Veteran Northwoods guide and Lindy pro Jeff Sundin says Lindy Rigs tipped with supersize minnows shine for reeling in fat fall walleyes.

Sundin routinely drags a 42-inch Lindy Rig X-Treme Snell — which features a size 2 minnow hook — over prime lies including rock piles on gradually tapering points, though steeper breaks can be autumn gold mines as well.

Depths typically run less than 35 feet, but you’ll find walleyes at 70 feet or more. Post-release mortality can be an issue with fish plucked from the abyss, so Sundin typically plays a shallower game.

Redtail chubs (also known as hornyhead chubs) running 6 to 9 inches long are his favorite bait. Creek chubs and suckers are options, but not his first choice. “A large crawler on an Original Lindy Rig will do just as well as a sucker,” he notes.

When fishing extra-large minnows, he may upsize to a 1/0 or 3/0 light-wire octopus hook. No matter the hook he chooses, he carefully threads it through the minnow’s upper lip or a nostril, to keep it lively and allow it to move around in a natural manner.

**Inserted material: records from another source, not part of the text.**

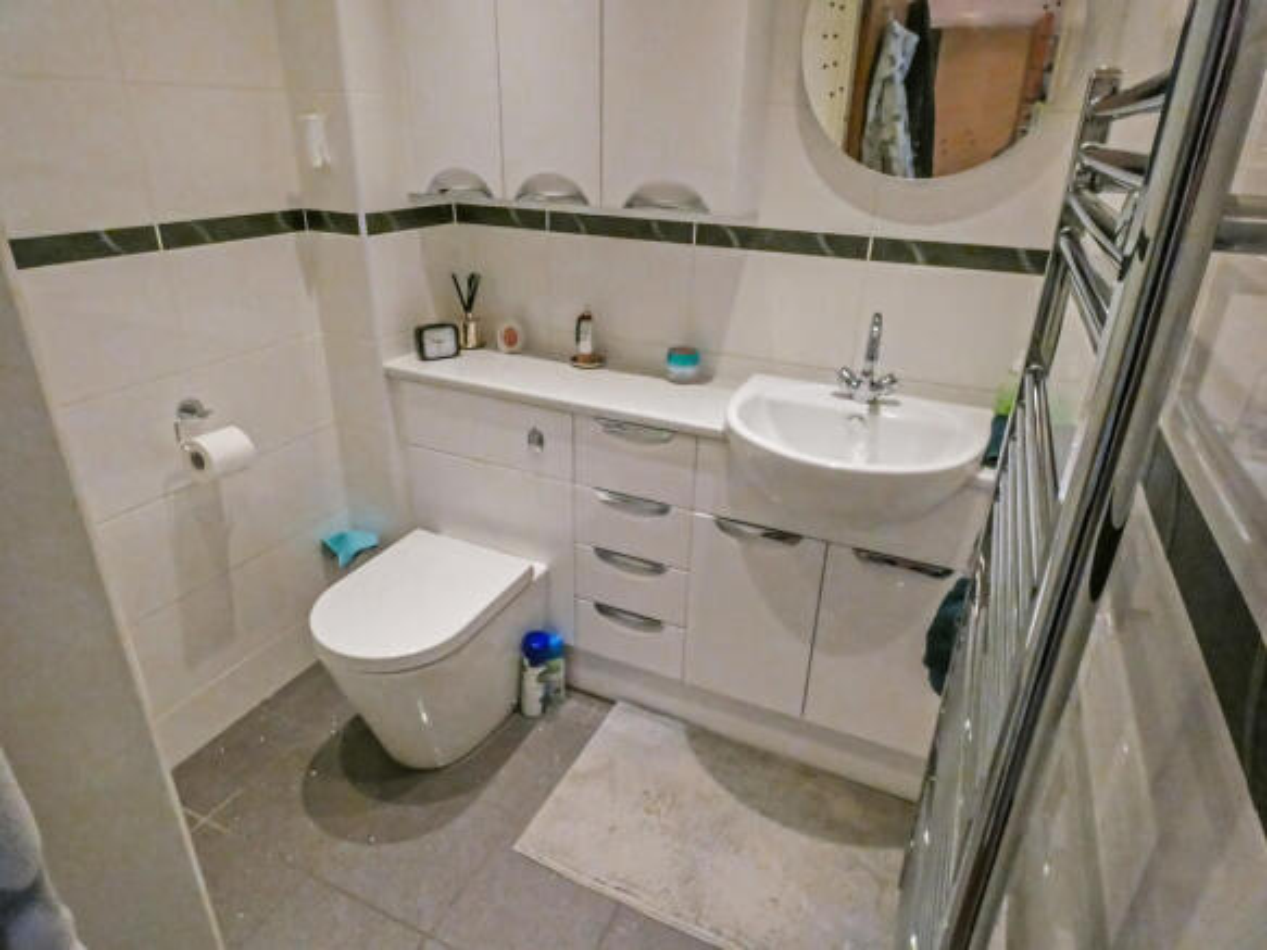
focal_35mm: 20
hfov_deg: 81.8
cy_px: 475
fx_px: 732
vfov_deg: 66.0
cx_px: 634
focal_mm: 3.6
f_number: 3.2
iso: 1250
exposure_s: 1/320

Walking sinkers are solid options, but given the rocky surroundings typical of fall forays, Sundin predominantly uses a ¾-ounce Lindy No-Snagg Slip Sinker. “They fish through these areas better than anything,” he explains, adding, “If the minnow digs into bottom, add a Lindy Snell Float ahead of the hook.”

Speeds of .5 to .7 mph are the rule. When a walleye takes the bait, Sundin gives it slack line and as much time as needed to process the meal. If the fish are aggressive, 15 seconds might be enough. But wait times of a minute or more aren’t uncommon with light biters.

Lindy Rigging large minnows works wonders on walleyes all fall, even well after turnover. In late autumn, however, he notes that the two-hour period just prior to sunset offers the best action, so he encourages walleye fans to be in position, game faces on, when this window of opportunity opens.